À vous de jouer : l’une de ces cartes est authentique, l’autre est fausse. Saurez-vous deviner laquelle ?
La carte de gauche est authentique. Celle de droite est fausse.
Comment vérifier le dos d’une carte
- Comparez avec une carte que vous savez authentique, dans la même langue, idéalement du même set ou de la même série, et sous la même lumière. La plupart des indices ne se voient que côte à côte.

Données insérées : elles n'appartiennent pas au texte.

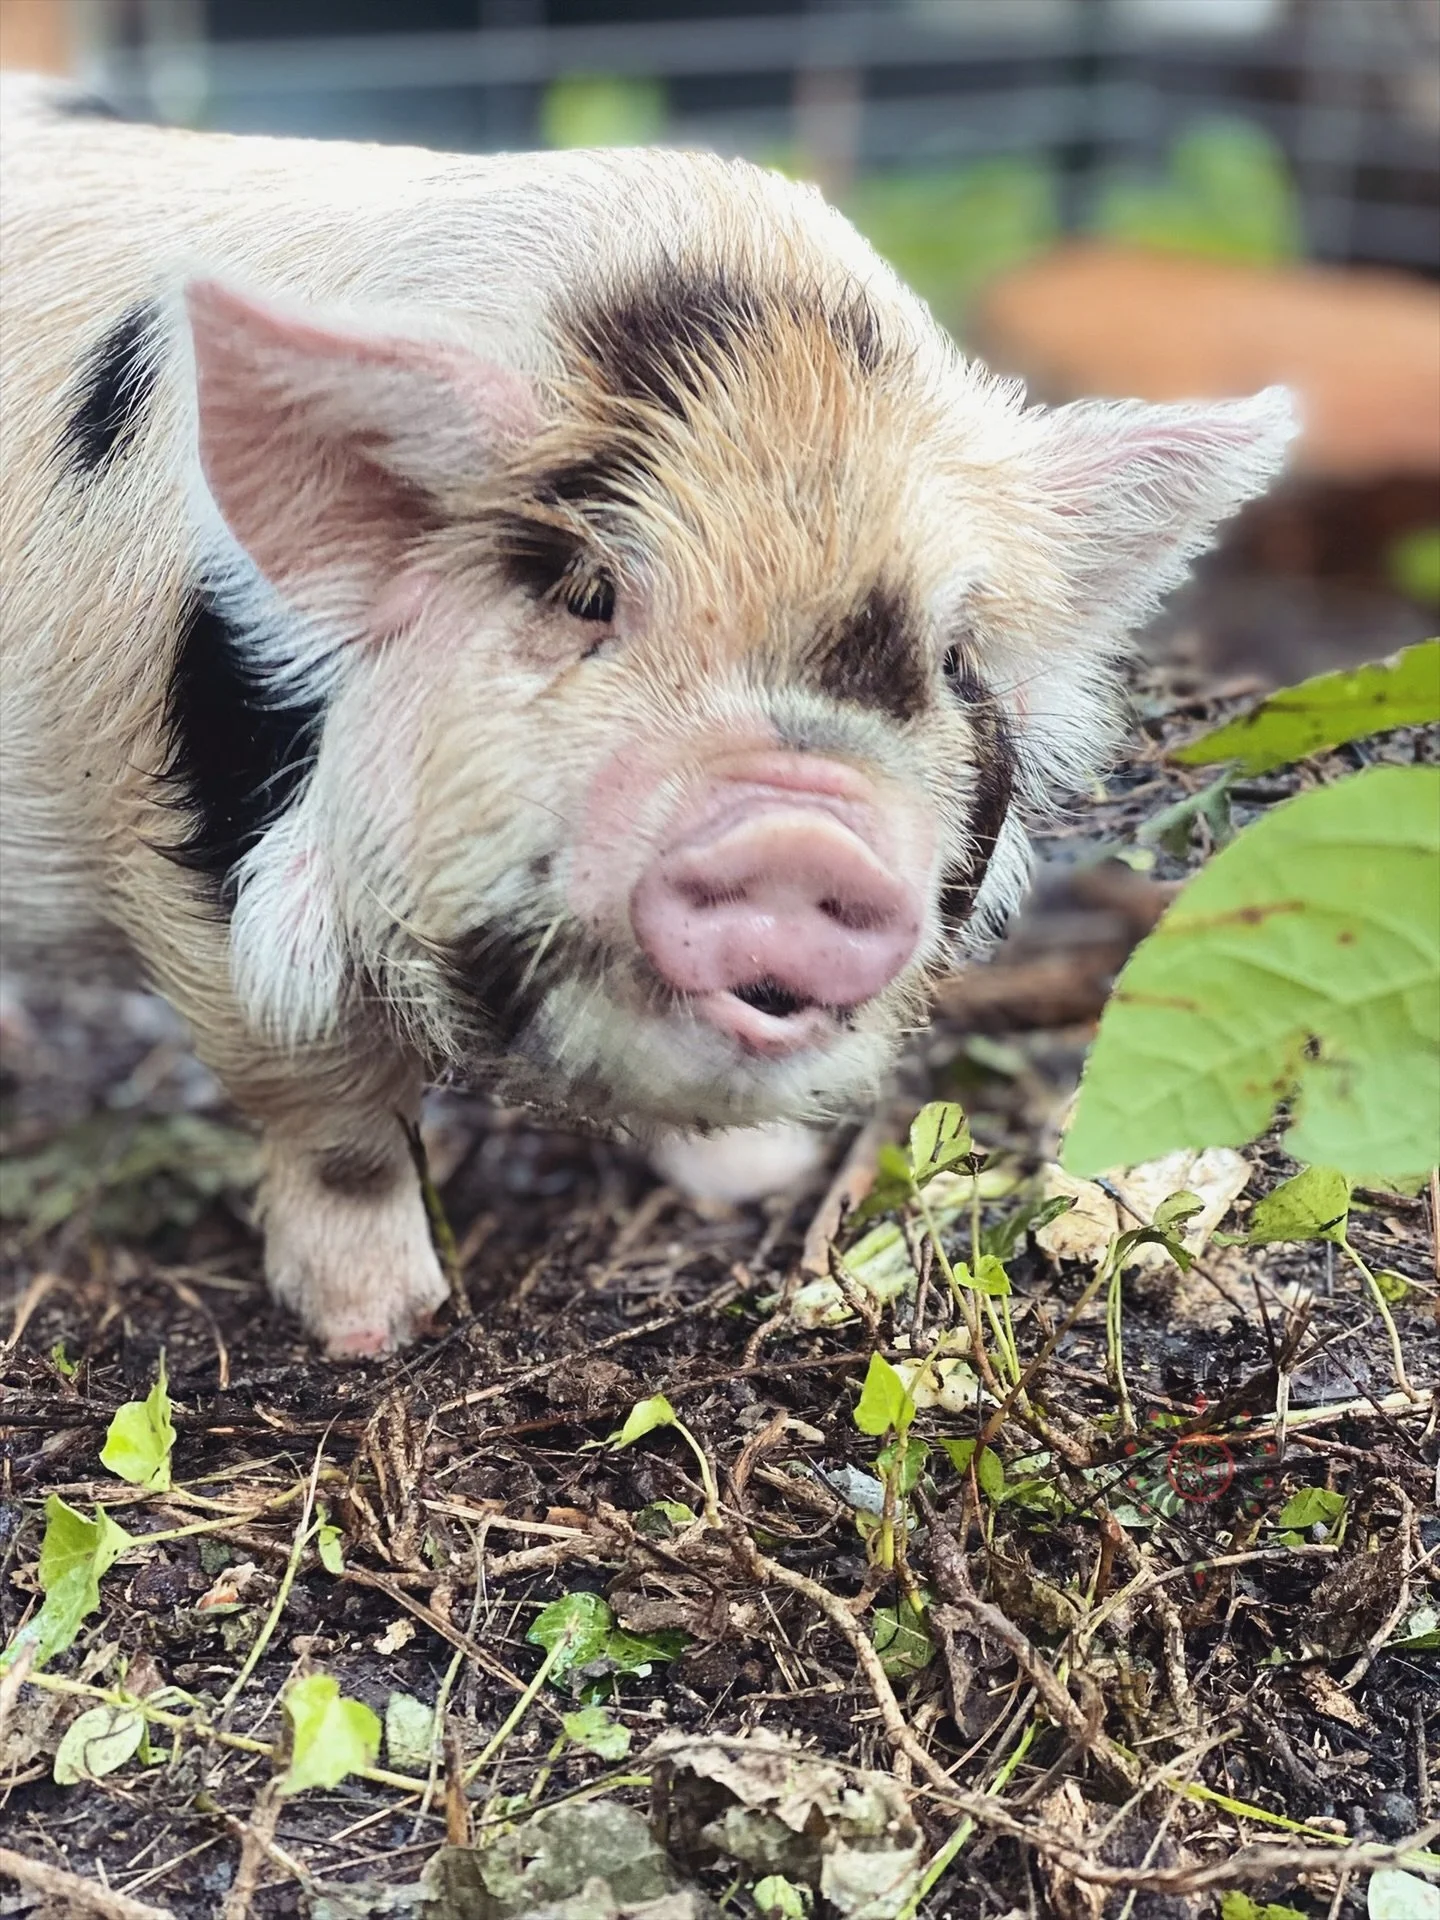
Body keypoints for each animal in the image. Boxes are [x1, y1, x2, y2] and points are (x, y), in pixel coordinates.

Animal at [0, 77, 1296, 1354]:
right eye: (588, 594)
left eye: (951, 659)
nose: (799, 829)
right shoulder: (187, 861)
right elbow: (336, 1118)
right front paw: (381, 1329)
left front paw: (765, 1185)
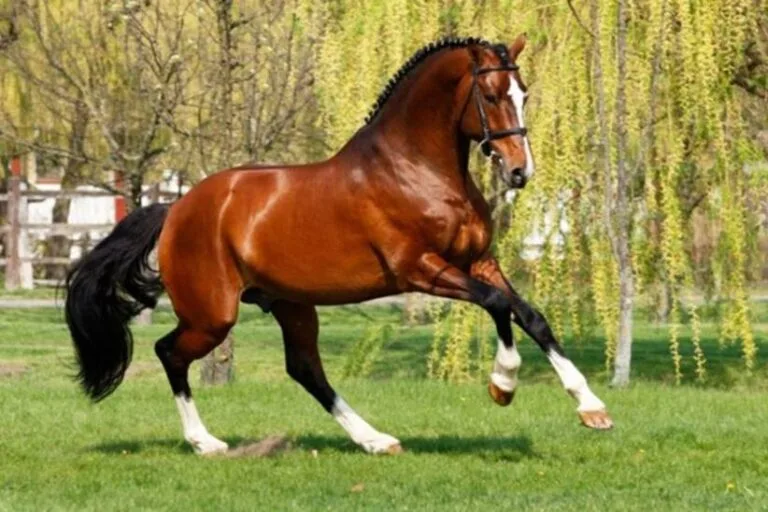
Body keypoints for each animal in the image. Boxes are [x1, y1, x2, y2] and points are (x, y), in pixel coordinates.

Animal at [64, 35, 613, 456]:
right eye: (494, 94)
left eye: (524, 93)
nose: (521, 172)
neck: (417, 170)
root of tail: (176, 208)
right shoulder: (422, 269)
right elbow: (499, 306)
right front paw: (503, 385)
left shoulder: (478, 261)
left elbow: (531, 315)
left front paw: (592, 409)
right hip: (213, 314)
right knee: (169, 352)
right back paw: (206, 442)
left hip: (290, 304)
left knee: (306, 370)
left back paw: (375, 440)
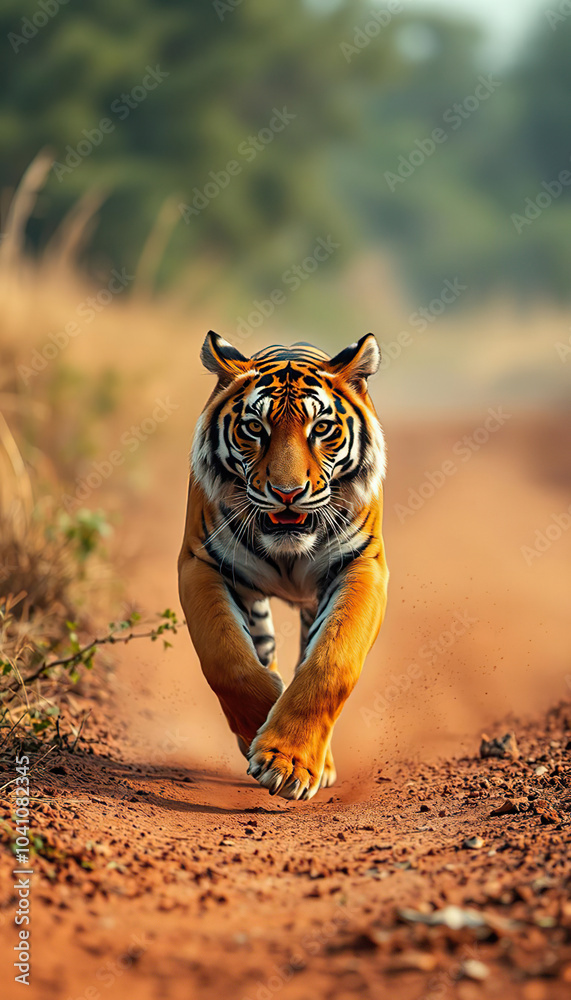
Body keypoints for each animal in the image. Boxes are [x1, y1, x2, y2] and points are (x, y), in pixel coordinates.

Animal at [178, 331, 389, 801]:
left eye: (321, 428)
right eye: (255, 428)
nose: (287, 493)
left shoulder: (362, 565)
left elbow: (331, 663)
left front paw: (289, 761)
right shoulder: (201, 563)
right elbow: (227, 659)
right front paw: (262, 723)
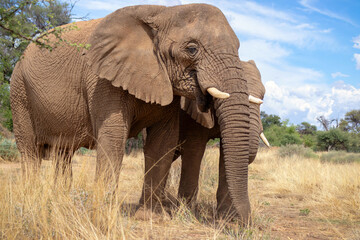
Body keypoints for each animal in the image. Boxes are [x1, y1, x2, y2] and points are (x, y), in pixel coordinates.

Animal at [11, 4, 253, 223]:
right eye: (192, 49)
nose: (240, 223)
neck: (164, 12)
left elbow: (162, 143)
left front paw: (150, 218)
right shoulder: (102, 80)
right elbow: (113, 139)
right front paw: (102, 219)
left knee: (63, 154)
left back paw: (62, 202)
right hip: (19, 93)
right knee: (30, 152)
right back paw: (30, 203)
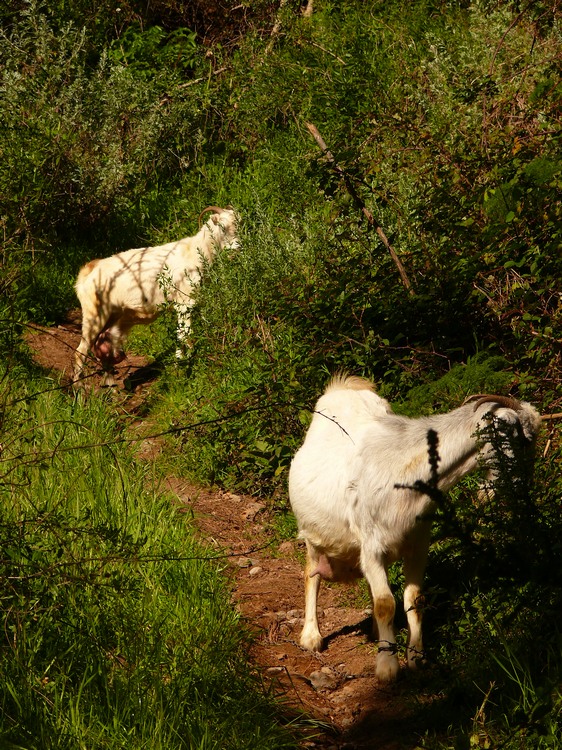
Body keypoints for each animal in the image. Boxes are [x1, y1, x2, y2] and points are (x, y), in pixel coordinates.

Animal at [72, 204, 236, 382]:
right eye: (222, 226)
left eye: (239, 223)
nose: (237, 248)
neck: (196, 252)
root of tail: (89, 270)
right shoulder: (184, 303)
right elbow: (186, 335)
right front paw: (188, 366)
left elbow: (180, 335)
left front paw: (179, 365)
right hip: (93, 316)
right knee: (80, 352)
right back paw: (78, 388)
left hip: (112, 317)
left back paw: (110, 385)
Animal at [286, 374, 540, 680]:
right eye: (523, 438)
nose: (524, 485)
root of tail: (344, 387)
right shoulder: (372, 547)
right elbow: (386, 603)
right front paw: (387, 665)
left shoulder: (418, 545)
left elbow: (414, 599)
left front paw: (416, 657)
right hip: (313, 536)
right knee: (311, 575)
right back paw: (311, 636)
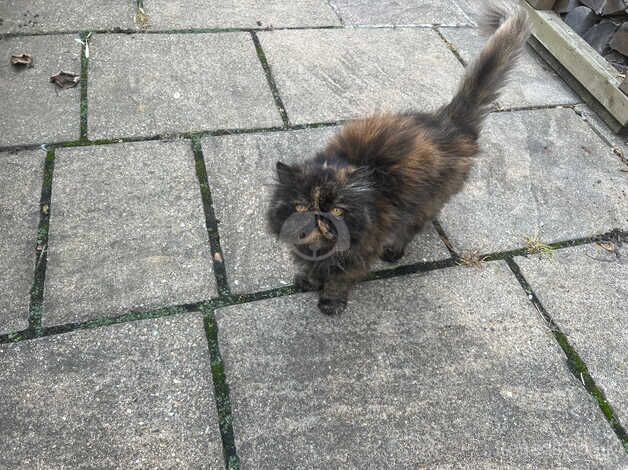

- Photographiez les deux sur un même cliché. L’appareil photo altère les couleurs, mais il les altère de la même façon sur les deux cartes.
- Utilisez une loupe si les couleurs semblent correctes mais que quelque chose cloche encore. Une loupe 10x–30x, ou une photo macro avec votre téléphone, révèle les points d’impression — voir les gros plans ci-dessus, et le guide du Base Set pour en savoir plus.
- Ne tranchez jamais sur une seule photo d’annonce. Demandez au vendeur une photo du dos à la lumière du jour, à côté d’une autre carte si possible.
En résumé
Trois choses font l’essentiel du travail au dos d’une carte : la couleur de la bordure, le contraste du tourbillon ou de la moucheture, et la netteté de l’impression. Un seul point qui cloche est un avertissement ; deux, c’est une réponse. Et comparez toujours ce qui est comparable — un dos anglais ne prouve rien sur une carte japonaise, et inversement.